Perusahaan milik Sudono Salim ini bergerak dihampir semua sektor usaha. Maka tak mengherankan bila pernah Sudono Salim pernah dinobatkan menjadi orang terkaya di Indonesia dan Asia. Serta masuk daftar 100 orang terkaya dunia. Ia juga menjadi salah satu konglomerat paling terkenal di Indonesia karena hubungannya dengan pemerintahan Soeharto.
Begitu perkasanya Sudono Salim di bidang perekonomian Indonesia kala itu menjadi alasan bagi majalah Insight, Asia’s Business Mountly terbitan Hongkong menampilkan lukisan karikatur Liem Sioe Liong atau Sudono Salim berpakaian gaya Napoleon Bonaparte. Dadanya penuh ditempeli lencana-lencana perusahaannya.

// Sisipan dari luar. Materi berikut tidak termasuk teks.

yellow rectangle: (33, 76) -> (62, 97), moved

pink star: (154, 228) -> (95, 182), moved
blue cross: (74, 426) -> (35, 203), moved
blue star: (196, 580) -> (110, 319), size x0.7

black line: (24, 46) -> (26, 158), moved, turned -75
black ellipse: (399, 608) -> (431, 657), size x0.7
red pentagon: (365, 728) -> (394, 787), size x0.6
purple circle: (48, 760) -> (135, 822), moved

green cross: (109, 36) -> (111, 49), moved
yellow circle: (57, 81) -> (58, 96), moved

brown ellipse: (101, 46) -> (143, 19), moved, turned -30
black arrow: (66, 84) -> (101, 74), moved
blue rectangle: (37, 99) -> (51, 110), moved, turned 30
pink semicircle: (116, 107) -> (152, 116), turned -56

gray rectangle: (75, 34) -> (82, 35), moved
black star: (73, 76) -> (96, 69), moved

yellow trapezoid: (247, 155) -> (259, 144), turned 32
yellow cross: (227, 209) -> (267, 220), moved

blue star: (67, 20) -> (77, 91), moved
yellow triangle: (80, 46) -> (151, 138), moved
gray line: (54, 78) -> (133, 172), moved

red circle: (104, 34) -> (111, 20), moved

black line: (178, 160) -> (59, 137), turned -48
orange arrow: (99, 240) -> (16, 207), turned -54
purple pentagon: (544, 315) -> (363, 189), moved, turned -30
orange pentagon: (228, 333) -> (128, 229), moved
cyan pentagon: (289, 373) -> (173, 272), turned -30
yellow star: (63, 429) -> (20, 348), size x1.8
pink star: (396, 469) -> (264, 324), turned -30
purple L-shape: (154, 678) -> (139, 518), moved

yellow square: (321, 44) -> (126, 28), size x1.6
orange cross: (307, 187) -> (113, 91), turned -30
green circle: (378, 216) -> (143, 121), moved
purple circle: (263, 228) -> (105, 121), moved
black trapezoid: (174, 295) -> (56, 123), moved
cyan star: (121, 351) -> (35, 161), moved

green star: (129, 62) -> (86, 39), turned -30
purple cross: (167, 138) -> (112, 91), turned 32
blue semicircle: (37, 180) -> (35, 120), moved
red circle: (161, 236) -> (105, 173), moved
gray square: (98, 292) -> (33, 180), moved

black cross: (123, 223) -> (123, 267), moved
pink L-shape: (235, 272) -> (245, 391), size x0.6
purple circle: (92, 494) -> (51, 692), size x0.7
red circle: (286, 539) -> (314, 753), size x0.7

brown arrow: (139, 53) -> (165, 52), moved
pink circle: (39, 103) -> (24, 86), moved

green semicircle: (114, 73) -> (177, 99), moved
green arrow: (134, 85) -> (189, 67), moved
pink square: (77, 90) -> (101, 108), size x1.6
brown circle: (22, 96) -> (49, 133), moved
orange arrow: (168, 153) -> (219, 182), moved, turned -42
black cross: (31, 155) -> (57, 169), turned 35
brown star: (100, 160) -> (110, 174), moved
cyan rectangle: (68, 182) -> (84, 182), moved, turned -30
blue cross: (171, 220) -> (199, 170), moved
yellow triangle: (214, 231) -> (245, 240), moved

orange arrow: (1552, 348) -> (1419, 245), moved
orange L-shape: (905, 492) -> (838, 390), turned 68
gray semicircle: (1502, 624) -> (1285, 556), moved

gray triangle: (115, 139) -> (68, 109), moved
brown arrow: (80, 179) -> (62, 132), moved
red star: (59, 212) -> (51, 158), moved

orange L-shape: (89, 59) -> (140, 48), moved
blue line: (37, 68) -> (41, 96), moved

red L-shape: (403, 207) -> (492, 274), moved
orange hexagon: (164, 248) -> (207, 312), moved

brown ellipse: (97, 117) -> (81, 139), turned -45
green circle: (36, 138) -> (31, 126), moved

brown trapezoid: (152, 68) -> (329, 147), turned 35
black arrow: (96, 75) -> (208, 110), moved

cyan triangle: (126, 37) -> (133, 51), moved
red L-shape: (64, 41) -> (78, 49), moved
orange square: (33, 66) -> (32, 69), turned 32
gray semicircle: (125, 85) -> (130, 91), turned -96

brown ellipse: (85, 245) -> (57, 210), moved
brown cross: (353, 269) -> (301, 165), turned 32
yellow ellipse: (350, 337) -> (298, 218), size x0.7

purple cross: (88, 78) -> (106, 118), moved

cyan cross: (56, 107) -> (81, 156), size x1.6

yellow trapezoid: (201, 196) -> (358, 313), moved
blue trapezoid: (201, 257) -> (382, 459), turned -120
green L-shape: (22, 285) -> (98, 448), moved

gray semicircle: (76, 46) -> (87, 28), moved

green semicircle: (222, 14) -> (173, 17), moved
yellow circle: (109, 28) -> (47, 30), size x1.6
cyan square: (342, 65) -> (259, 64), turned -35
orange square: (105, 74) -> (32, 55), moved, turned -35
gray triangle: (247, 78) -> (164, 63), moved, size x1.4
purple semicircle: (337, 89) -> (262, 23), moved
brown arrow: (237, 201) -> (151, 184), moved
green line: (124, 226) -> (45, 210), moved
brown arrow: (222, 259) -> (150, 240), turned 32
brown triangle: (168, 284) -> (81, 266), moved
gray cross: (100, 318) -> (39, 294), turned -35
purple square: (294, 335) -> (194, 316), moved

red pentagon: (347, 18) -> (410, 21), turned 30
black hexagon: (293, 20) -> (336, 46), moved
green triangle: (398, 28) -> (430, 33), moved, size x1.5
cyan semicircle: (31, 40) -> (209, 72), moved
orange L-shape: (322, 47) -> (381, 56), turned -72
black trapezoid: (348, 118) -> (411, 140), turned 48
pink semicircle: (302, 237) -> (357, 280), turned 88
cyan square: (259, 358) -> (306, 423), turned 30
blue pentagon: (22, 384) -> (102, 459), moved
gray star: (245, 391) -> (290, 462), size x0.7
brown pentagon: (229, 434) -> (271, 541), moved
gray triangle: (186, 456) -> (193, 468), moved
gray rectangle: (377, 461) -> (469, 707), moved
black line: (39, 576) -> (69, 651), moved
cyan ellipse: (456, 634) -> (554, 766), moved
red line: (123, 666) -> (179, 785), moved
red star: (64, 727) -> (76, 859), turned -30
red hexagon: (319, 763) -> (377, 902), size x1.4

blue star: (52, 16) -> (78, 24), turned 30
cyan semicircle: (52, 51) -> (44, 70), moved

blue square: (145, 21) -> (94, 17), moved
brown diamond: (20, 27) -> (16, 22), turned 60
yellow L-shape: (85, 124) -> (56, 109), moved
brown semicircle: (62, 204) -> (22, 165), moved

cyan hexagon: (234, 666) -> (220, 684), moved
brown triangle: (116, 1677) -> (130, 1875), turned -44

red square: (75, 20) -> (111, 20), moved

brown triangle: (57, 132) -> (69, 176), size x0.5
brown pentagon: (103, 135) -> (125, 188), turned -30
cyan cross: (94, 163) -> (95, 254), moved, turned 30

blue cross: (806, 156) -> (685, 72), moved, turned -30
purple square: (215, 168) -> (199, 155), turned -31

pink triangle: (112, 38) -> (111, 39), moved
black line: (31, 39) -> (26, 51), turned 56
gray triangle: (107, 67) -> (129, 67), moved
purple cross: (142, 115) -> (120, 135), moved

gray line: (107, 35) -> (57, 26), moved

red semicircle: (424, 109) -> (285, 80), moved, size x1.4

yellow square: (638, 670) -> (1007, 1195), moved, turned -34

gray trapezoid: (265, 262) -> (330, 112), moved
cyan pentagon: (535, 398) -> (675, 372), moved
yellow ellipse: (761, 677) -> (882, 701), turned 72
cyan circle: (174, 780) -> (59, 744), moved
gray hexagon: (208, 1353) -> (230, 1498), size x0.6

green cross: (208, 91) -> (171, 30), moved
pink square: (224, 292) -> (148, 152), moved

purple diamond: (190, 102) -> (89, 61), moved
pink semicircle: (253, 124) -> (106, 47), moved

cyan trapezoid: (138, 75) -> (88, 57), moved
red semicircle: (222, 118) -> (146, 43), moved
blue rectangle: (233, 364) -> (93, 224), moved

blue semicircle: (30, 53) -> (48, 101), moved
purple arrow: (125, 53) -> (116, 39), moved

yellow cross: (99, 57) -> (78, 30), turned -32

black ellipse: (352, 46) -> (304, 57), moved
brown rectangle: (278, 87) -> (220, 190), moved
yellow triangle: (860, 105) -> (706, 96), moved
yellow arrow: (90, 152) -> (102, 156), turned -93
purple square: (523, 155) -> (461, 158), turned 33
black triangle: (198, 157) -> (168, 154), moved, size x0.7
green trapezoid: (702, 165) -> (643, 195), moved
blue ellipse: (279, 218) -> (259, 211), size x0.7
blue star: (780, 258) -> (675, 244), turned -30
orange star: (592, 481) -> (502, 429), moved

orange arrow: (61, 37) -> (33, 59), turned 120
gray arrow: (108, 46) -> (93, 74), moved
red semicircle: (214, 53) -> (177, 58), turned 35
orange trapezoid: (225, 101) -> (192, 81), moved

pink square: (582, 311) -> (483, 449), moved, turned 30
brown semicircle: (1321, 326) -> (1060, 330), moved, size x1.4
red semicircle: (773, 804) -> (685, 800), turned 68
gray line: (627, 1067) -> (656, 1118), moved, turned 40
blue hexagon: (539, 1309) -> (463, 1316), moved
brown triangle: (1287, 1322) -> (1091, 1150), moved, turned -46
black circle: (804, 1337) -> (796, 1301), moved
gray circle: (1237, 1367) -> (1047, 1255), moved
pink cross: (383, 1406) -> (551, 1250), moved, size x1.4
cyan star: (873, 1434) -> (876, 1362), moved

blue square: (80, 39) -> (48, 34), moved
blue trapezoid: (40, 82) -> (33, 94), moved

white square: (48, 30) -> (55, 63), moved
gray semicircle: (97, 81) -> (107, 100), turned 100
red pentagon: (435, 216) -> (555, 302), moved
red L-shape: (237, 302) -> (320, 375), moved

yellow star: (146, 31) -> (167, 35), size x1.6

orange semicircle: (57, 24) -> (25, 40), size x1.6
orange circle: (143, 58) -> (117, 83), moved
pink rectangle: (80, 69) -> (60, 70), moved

Bermodal kalimat pendeknya itu pulalah mengantar Liem Sioe Liong muda di Kudus yang juga terkenal sebagai Lin Shao Liang menjadi Soedono Salim si Raja Dagang Indonesia.
Pindah Ke Singapura
Ibarat roda berputar, mundurnya Presiden Soeharto dan akibat terjadi krisis moneter tahun 1998 juga berdampak hebat pada bisnis Sudono Salim. Banyak perusahaannya yang mengalami masalah keuangan hingga memiliki utang banyak.
Ia bahkan terpaksa pindah ke Singapura saat rumahnya di jalan Sahari Jakarta dijarah oleh massa tahun 1998 akibat sentimen anti Tionghoa.
Setelah peristiwa tersebut, ia mulai mengalihkan kepengurusan bisnisnya kepada anaknya Anthony Salim dan menantunya Franciscus Welirang. Untuk menyelamatkan Salim Group, anaknya kemudian menjual beberapa perusahaannya seperti bank BCA kepada keluarga Hartono untuk membayar utang perusahaan.
Setelah menyerahkan usahanya ke anaknya, Sudono Salim menetap di Singapura. Ia tinggal disana hingga tutup usia pada tanggal 10 Juni 2012.